MT. IRON— A solar panel manufacturer, that has claimed millions of dollars in public subsidies since opening in 2011, has laid off all but two workers and faces an uncertain future after its top …
MT. IRON— A solar panel manufacturer, that has claimed millions of dollars in public subsidies since opening in 2011, has laid off all but two workers and faces an uncertain future after its top management was let go by the company’s primary investor, Jong Limb, president of Irvine, California-based Newport Partners.
Silicon Energy’s Marysville, Wash., manufacturing plant shut down earlier this year, leaving fewer than a dozen workers remaining at the company’s Mt. Iron facility. But Limb laid off most of those workers in recent days and there’s no indication when the company might begin manufacturing panels at the plant again, if ever.

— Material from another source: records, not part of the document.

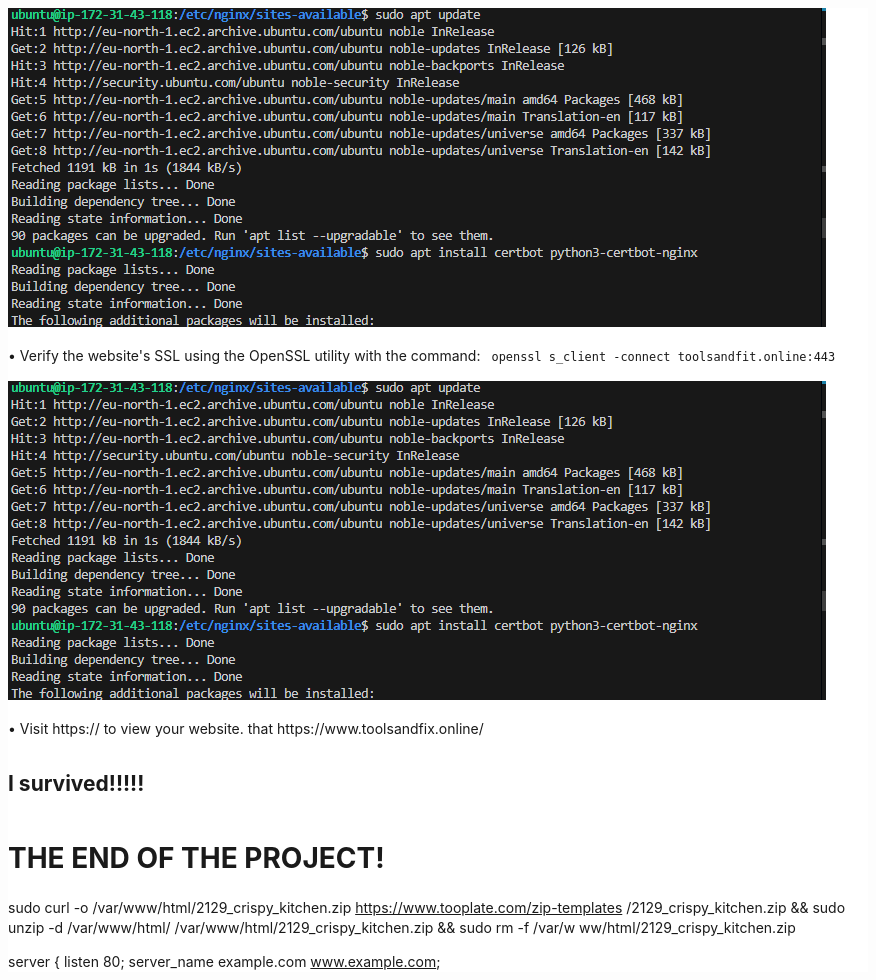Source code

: ![32](img/image_048.png)

<p> &#x2022; Verify the website's SSL using the OpenSSL utility with the command: <code> openssl s_client -connect toolsandfit.online:443 </code>

![32](img/image_48.png)

<p> &#x2022; Visit https://<domain name> to view your website. that https://www.toolsandfix.online/

## I survived!!!!!
# THE END OF THE PROJECT!
sudo curl -o /var/www/html/2129_crispy_kitchen.zip https://www.tooplate.com/zip-templates
/2129_crispy_kitchen.zip && sudo unzip -d /var/www/html/ /var/www/html/2129_crispy_kitchen.zip && sudo rm -f /var/w
ww/html/2129_crispy_kitchen.zip

server {
    listen 80;
    server_name example.com www.example.com;
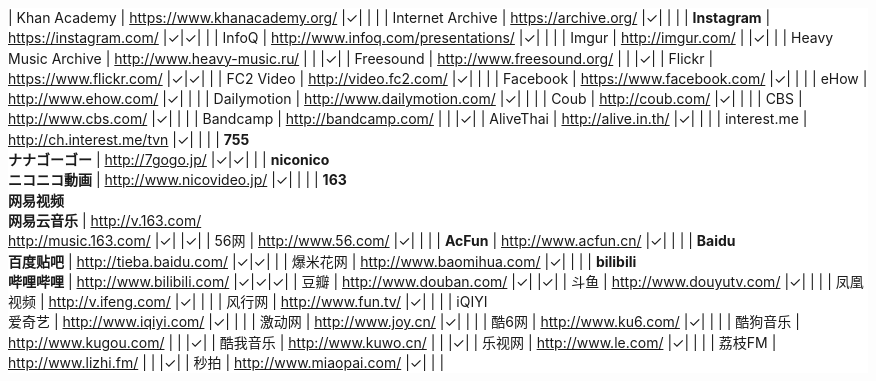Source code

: | Khan Academy | <https://www.khanacademy.org/> |✓| | |
| Internet Archive | <https://archive.org/>   |✓| | |
| **Instagram** | <https://instagram.com/>    |✓|✓| |
| InfoQ       | <http://www.infoq.com/presentations/> |✓| | |
| Imgur       | <http://imgur.com/>           | |✓| |
| Heavy Music Archive | <http://www.heavy-music.ru/> | | |✓|
| Freesound   | <http://www.freesound.org/>   | | |✓|
| Flickr      | <https://www.flickr.com/>     |✓|✓| |
| FC2 Video   | <http://video.fc2.com/>       |✓| | |
| Facebook    | <https://www.facebook.com/>   |✓| | |
| eHow        | <http://www.ehow.com/>        |✓| | |
| Dailymotion | <http://www.dailymotion.com/> |✓| | |
| Coub        | <http://coub.com/>            |✓| | |
| CBS         | <http://www.cbs.com/>         |✓| | |
| Bandcamp    | <http://bandcamp.com/>        | | |✓|
| AliveThai   | <http://alive.in.th/>         |✓| | |
| interest.me | <http://ch.interest.me/tvn>   |✓| | |
| **755<br/>ナナゴーゴー** | <http://7gogo.jp/> |✓|✓| |
| **niconico<br/>ニコニコ動画** | <http://www.nicovideo.jp/> |✓| | |
| **163<br/>网易视频<br/>网易云音乐** | <http://v.163.com/><br/><http://music.163.com/> |✓| |✓|
| 56网     | <http://www.56.com/>           |✓| | |
| **AcFun** | <http://www.acfun.cn/>        |✓| | |
| **Baidu<br/>百度贴吧** | <http://tieba.baidu.com/> |✓|✓| |
| 爆米花网 | <http://www.baomihua.com/>     |✓| | |
| **bilibili<br/>哔哩哔哩** | <http://www.bilibili.com/> |✓|✓|✓|
| 豆瓣     | <http://www.douban.com/>       |✓| |✓|
| 斗鱼     | <http://www.douyutv.com/>      |✓| | |
| 凤凰视频 | <http://v.ifeng.com/>          |✓| | |
| 风行网   | <http://www.fun.tv/>           |✓| | |
| iQIYI<br/>爱奇艺 | <http://www.iqiyi.com/> |✓| | |
| 激动网   | <http://www.joy.cn/>           |✓| | |
| 酷6网    | <http://www.ku6.com/>          |✓| | |
| 酷狗音乐 | <http://www.kugou.com/>        | | |✓|
| 酷我音乐 | <http://www.kuwo.cn/>          | | |✓|
| 乐视网   | <http://www.le.com/>           |✓| | |
| 荔枝FM   | <http://www.lizhi.fm/>         | | |✓|
| 秒拍     | <http://www.miaopai.com/>      |✓| | |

The company has struggled since it opened and was never able to achieve the employment targets it had set as part of the financing package that brought the company to the Iron Range.
The company manufactured a rugged and high quality solar panel, but its high cost put it at a significant disadvantage in the solar panel marketplace, where prices have fallen dramatically in recent years.
The company’s business model required significant subsidies, and those subsidies came under increasing scrutiny in the Legislature last session. With many solar panel subsidies set to expire next year, the future of the company was looking increasingly tenuous, according to knowledgeable sources who spoke to the Timberjay on condition of anonymity.
The Iron Range Resources and Rehabilitation Board provided most of the public funds to bring the plant to Minnesota. As recently as last year, the agency loaned $1.95 million to the company to fund manufacturing of a lower cost panel that company officials said would qualify for additional subsidy and give it a competitive advantage over another Minnesota manufacturer.
In addition to loans to the company, the IRRRB funded a multi-million dollar solar panel purchase program for northeastern Minnesota cities, which required the use of Silicon Energy panels. The IRRRB also provided a $3.6 million non-recourse loan to the Mt. Iron Economic Development Authority to fund infrastructure, including construction of the 25,000 square foot building that has housed the company’s operations since 2011.
IRRRB officials did not respond to a phone message seeking comment for this story. Silicon Energy officials could not be reached.